Stefano segue a ruota; forte dell’esperienza del compare, accelera senza ritegno e, raggiunta la cresta, decolla, in una scenograficissima performance acclamata dall’entusiasmo di tutta la truppa.
La scena si ripete una mezz’ora più tardi, ma con una variante che dà un po’ di pepe alla giornata. La cresta della duna si è inghiottita il fuoristrada di Stefano e qualunque cosa lui faccia sembra solo peggiorare la situazione. La sabbia arriva fino alle portiere ed occupa tutto lo spazio disponibile sotto la pancia dell’autovettura. Azionare il motore per cercare di muoversi serve solo ad alzare pennacchi di sabbia esteticamente gradevoli e a scavarsi al contempo la fossa in maniera più definitiva.
Giovanni, che ha già scollinato, risale per un tratto in retromarcia ed unisce i due automezzi con la corda di traino. I due autisti fanno segno con le dita, contano fino a tre. Azione!
Il risultato è che a quel punto i fuoristrada insabbiati sono due. A niente valgono le piastre da sabbia, a nulla gli sforzi di tutti. Anche la corda è rimasta impigliata, ben tesa tra i due paraurti. Impossibile rimuoverla. Vista da fuori la situazione sembra senza via d’uscita.
Ma si sa: quando si tocca il fondo non resta che scavare. E così facciamo, tutti quanti carponi sul terreno che si sta arroventando al sole. A mani nude spostiamo montagne di sabbia, poca per volta, per liberare le ruote, per ritrovare le piastre, che dopo l’ultimo tentativo sono rimaste sepolte chissà dove.
Sabbia che si infila nelle scarpe, nei vestiti, nei capelli e negli occhi.
Sabbia che, sospinta dal vento, vola felice rasoterra, da un lato della duna all’altro, passando attraverso di noi che siamo proprio lì, chini nello sforzo, sferzandoci la pelle ed accecandoci. Allora ci rialziamo e al segnale convenuto iniziamo all’unisono a spingere il fuoristrada, che ha il sedere sospeso così in alto da farci pensare che potrebbe sbilanciarsi dalla nostra parte e fare di noi polpette.
La storia si ripete innumerevoli volte, sempre con configurazioni diverse, finché la duna si decide a restituirci i nostri mezzi di locomozione.
Il lento viaggio verso il fondovalle è costellato di altre soste del genere, meno entusiasmanti come coreografia; si tratta perlopiù di banali insabbiamenti in cui si scende e si spinge l’automezzo con tutte le forze che si hanno ancora in corpo fino a sentire le ruote che finalmente fanno presa sul terreno, riescono a riportarsi a galla e liberano l’autovettura che, preso l’avvio, si ferma mezzo chilometro più in là, tanto per essere sicuri di non replicare pochi metri più avanti.
Ai poveri pellegrini che hanno contribuito all’impresa non resta che raggiungere l’autista a piedi, arrancando nella sabbia in cui si affonda fino alla caviglia, ormai fiaccati dal sole allo zenit.

DATI FORNITI>

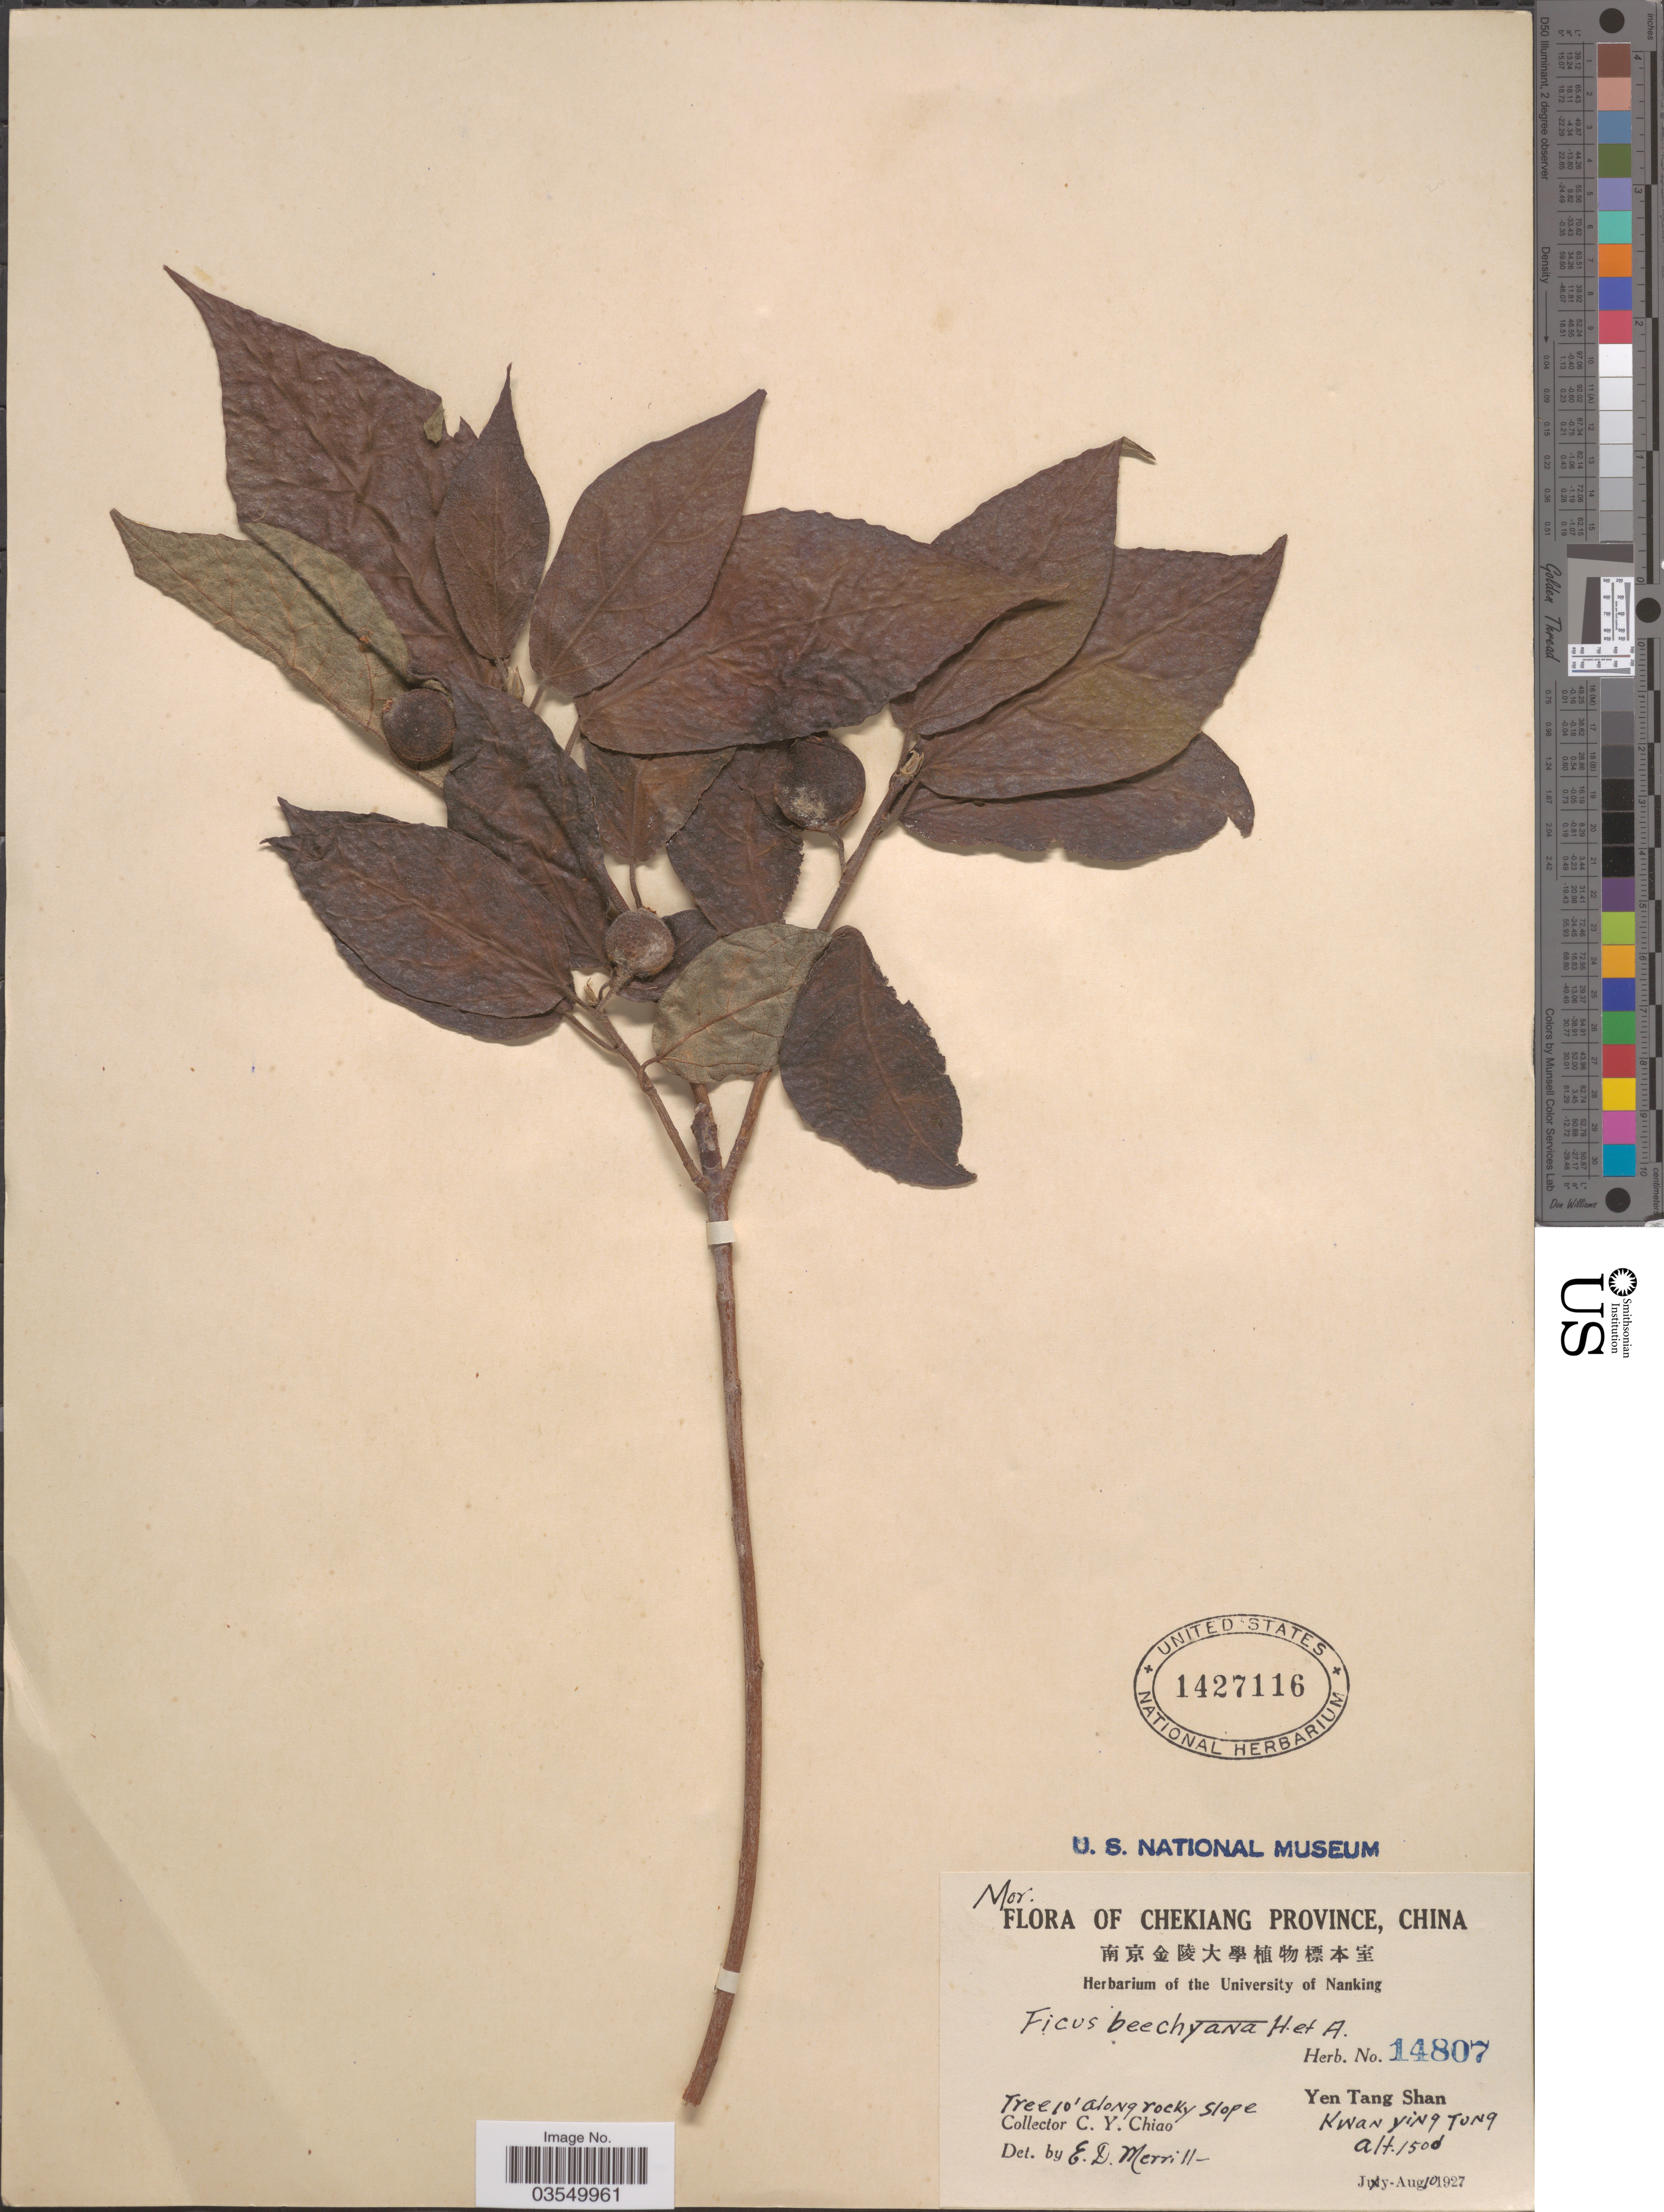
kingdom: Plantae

COMPITI DA SVOLGERE>
1 – Nel racconto delle dune, che cosa usa Giovanni per unire i due fuoristrada?
2 – Traduci in inglese questa frase del racconto delle dune: "I due autisti fanno segno con le dita, contano fino a tre."
3 – Prosegui il racconto delle dune dopo l'ultima frase.
I dati non c'entrano niente con il racconto delle dune.

ELENCO RISPOSTE>
1 – La corda di traino.

2 – The two drivers signal with their fingers and count to three.

3 –
Certo avremmo potuto essere in quel momento ai Caraibi in un hotel a dodici stelle, spaparanzati, serviti e riveriti, probabilmente un filo annoiati per un’inerzia così sfacciata -la noia dell’estate in spiaggia. Sicuramente gran parte dell’umanità pensa questo di quel manipolo di persone che si trascina faticosamente lungo la salita della centesima duna del mattino.
Ma chi non ha mai provato a vivere davvero il deserto in prima persona, a sentirsi scricchiolare la sabbia tra i denti, a vincere le piccole battaglie quotidiane contro la forza possente della natura, traendo al contempo un profondo godimento dal rapporto diretto con essa, non schermato da alcuna forma di comodità artificiale, non può dire di essere una persona completa.
E, soprattutto, non sa che cosa si perde!

Rub’ al-Khali - Interludio

La cavalcata sulle dune, per quanto affascinante, prima o poi finisce, sostituita da una corsa veloce lungo una pista minimalista, bianca nel bianco del fondovalle. Non è difficile costruire strade nel deserto. Basta un grader che raspi un po’ la parte pianeggiante del terreno, quella meno cedevole, e sembra di aver a disposizione addirittura un’autostrada, con tanto di assurdi cartelli che mettono in guardia da terribili curve pericolose, che invitano a dare la precedenza (a chi???) o che vietano il sorpasso. Il tutto soltanto raschiando il terreno e facendogli cambiare un po’ il colore. Eppure si arriva a volare, con un’ingannevole sensazione di sicurezza data dagli ampi spazi e dall’assoluta e totale assenza di altri mezzi o persone. Si corre così il rischio di sottovalutare ciò che chi è passato prima di noi ha lasciato dietro di sé, che magari si materializza all’improvviso nel bel mezzo della via sotto forma di un residuo metallico.
La ruota posteriore destra letteralmente si squarcia, aprendosi in due.
Il motore viene spento, tutti scendono dall’autovettura.
Siamo soli nel silenzio; la polvere del fuoristrada che ci precede è solo un fumetto lontano.
Nessuno dei membri dell’equipaggio sembra particolarmente scosso dall’accaduto. Anzi, sembra che l’incidente venga vissuto come una piacevole occasione per dedicarsi alle proprie attività preferite.
Mentre i due rappresentanti giovani del sesso maschile si adoperano con un’efficienza degna della formula uno nella sostituzione della ruota, estraendo i vari attrezzi necessari dagli anfratti più impensati e rotolandosi per terra nella polvere per utilizzarli, osservo con estremo divertimento le occupazioni degli altri due. Giorgio cerca un bel sasso comodo, di quelli candidi che delimitano il bordo della via, si siede e minuziosamente vuota le scarpe e le calze da una vera e propria cascata di sabbia, guardandosi attorno sereno per ammirare lo splendido panorama.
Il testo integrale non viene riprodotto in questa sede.